Can you tell us about some of your staff?
When I started doing it by myself, it was very difficult. Then I met Derek Nez (Navajo) -- he actually wanted to shoot me as a model -- and I told him about my magazine. He just fell in love with the idea and offered his help. I also met Crystal Lee (Navajo) at the Denver March Pow Wow, and approached her to model for us. She came to our first photo shoot and also fell in love with the idea, concept, and purpose of the magazine and wanted to help as much as she could. So that’s how I found both of them and they helped out a lot. I consider them my partners more than their co-editor titles would imply.
Is this going to be a high-gloss magazine?
The first issue, the preview issue, is digital. The second issue is going to be a full issue and it’s going to be in print, be high-gloss, have high-definition pictures, and have high quality ink and be out in August. It’s going to be really good overall quality. It’s going to be a quarterly magazine for now.
What’s the reaction been like since you’ve your first issue premiered?
People appreciate we’re doing something that’s never been done before and appreciate us giving people a chance even though they aren't experienced -- kind of like how I used to be. The feedback is supportive because we’re different and people know were taking a risk going through with this.
What’s been the most rewarding part of creating your magazine?
What I like is meeting different people and learning about their cultures. I’m working with people from the south -- Navajos -- and I’m learning everything about their cultures and traditions and it’s really cool. I’m Lakota so I know about the north, but I get to meet different people and tribes and I enjoy learning about their lives. It’s like even though we’re all considered one race, we’re all different.
How did you get Mariah Watchman for the first cover?
I actually wanted her to be on the cover, but I didn’t know how to get ahold of her or any of that. Luckily, Crystal knows a lot of people. She said she could possibly get Mariah to be in the magazine. Then she came back and was like, “Hey, she wants to do it.” I was excited because I watched Mariah become more involved with modeling, and then she was on America’s Next Top Model, and I was like, “Hey, wait a minute, that’s her! Oh, my god!” I was so happy she went on that show representing her race. A lot of other Native celebrities are like, “I’m part Native American, but I’m not really going to talk about that part of my life. Only my famous side.” But she was totally representing her people and even wore a beaded medallion on the show. She was inspiring and I couldn’t wait to get the interview with her. She was excited about our magazine too and is 100% behind our mission and purpose.
What sets your magazine apart from others?

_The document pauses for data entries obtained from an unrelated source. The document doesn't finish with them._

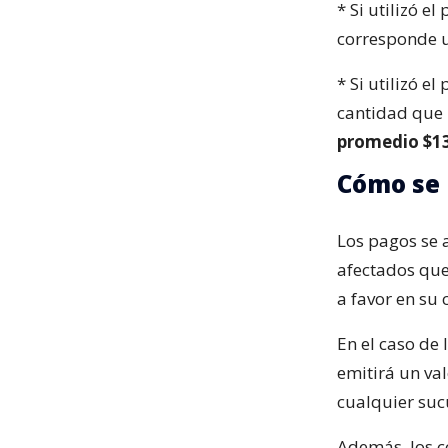
* Si utilizó e
corresponde 
* Si utilizó e
cantidad que 
promedio $1
Cómo se 
Los pagos se 
afectados que
a favor en su 
En el caso de
emitirá un va
cualquier sucu
Además, los c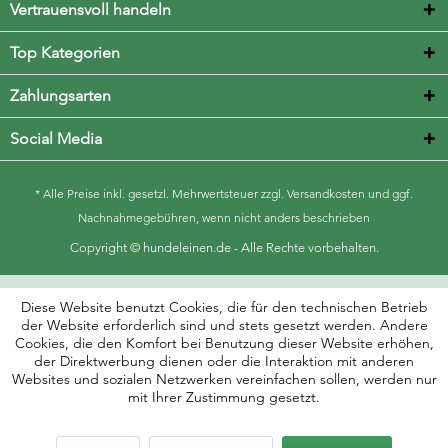
Vertrauensvoll handeln
Top Kategorien
Zahlungsarten
Social Media
* Alle Preise inkl. gesetzl. Mehrwertsteuer zzgl.
Versandkosten
und ggf.
Nachnahmegebühren, wenn nicht anders beschrieben
Copyright © hundeleinen.de - Alle Rechte vorbehalten.
Diese Website benutzt Cookies, die für den technischen Betrieb
der Website erforderlich sind und stets gesetzt werden. Andere
Cookies, die den Komfort bei Benutzung dieser Website erhöhen,
der Direktwerbung dienen oder die Interaktion mit anderen
Websites und sozialen Netzwerken vereinfachen sollen, werden nur
mit Ihrer Zustimmung gesetzt.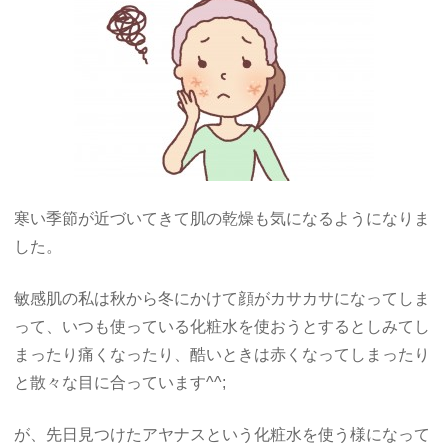
寒い季節が近づいてきて肌の乾燥も気になるようになりま
した。
敏感肌の私は秋から冬にかけて顔がカサカサになってしま
って、いつも使っている化粧水を使おうとするとしみてし
まったり痛くなったり、酷いときは赤くなってしまったり
と散々な目に合っています^^;
が、先日見つけたアヤナスという化粧水を使う様になって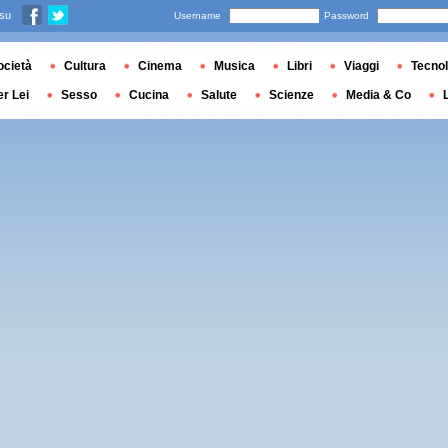
 su
Username
Password
ocietà
Cultura
Cinema
Musica
Libri
Viaggi
Tecnol
er Lei
Sesso
Cucina
Salute
Scienze
Media & Co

Some magazines only appeal to men, or women, or kids, but I want to appeal to all tribes and everyone. We want to connect with individuals and create a relationship with our audience. We’re not picky about who we want to work with. We don’t want to create cliques in the Native industry, but want to give everyone a chance. Like, if there’s a girl in high school who wants to get into journalism, kind of like how I was, we want to consider her. Or if there’s a plus-sized girl who's photogenic who wants to model, we want to give her a chance too. That’s what sets us apart. We strive to be different, yet strive our very hardest to get out a professional and high end magazine.